## TASK DETAILS:
Reproduce the data below exactly. Skip the pictures.

## INPUT DATA:

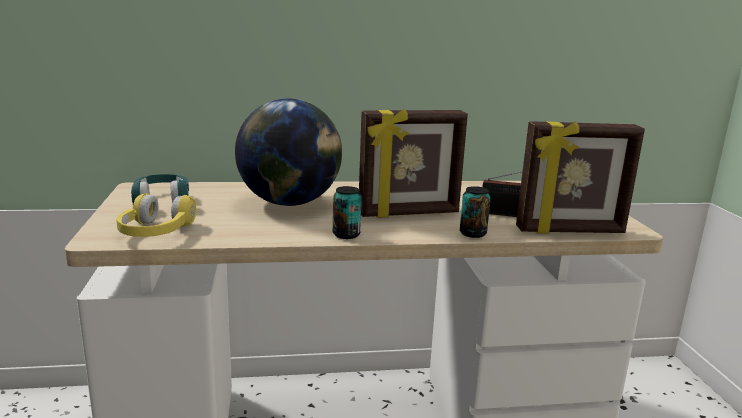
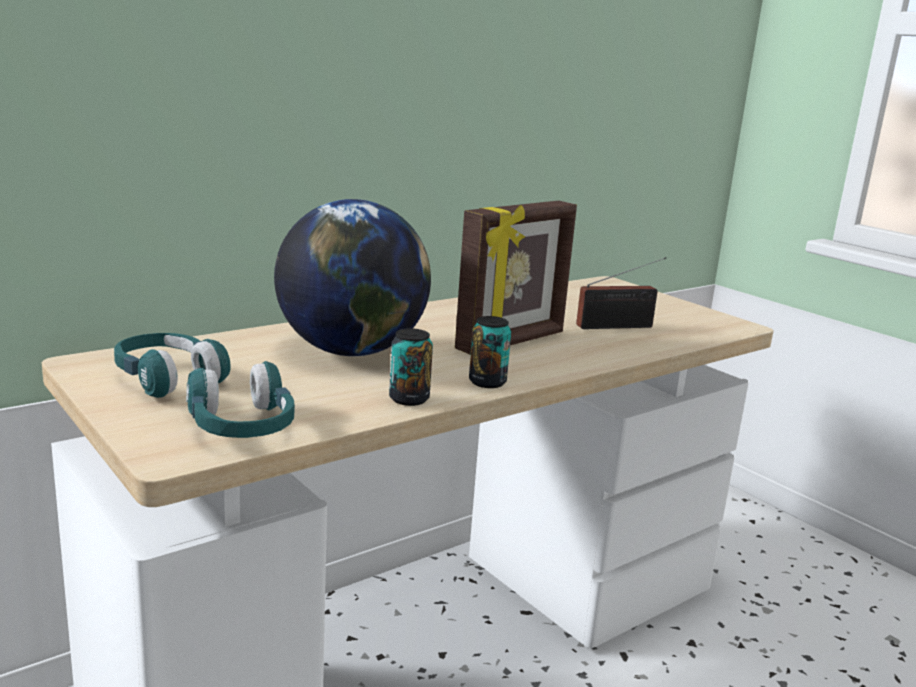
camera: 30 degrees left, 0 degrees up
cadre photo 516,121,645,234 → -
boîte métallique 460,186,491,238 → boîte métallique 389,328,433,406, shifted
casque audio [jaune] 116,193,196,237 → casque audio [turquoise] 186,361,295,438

## YOUR SOLUTION:
camera: 30 degrees left, 0 degrees up
cadre photo 516,121,645,234 → -
boîte métallique 460,186,491,238 → boîte métallique 389,328,433,406, shifted
casque audio [jaune] 116,193,196,237 → casque audio [turquoise] 186,361,295,438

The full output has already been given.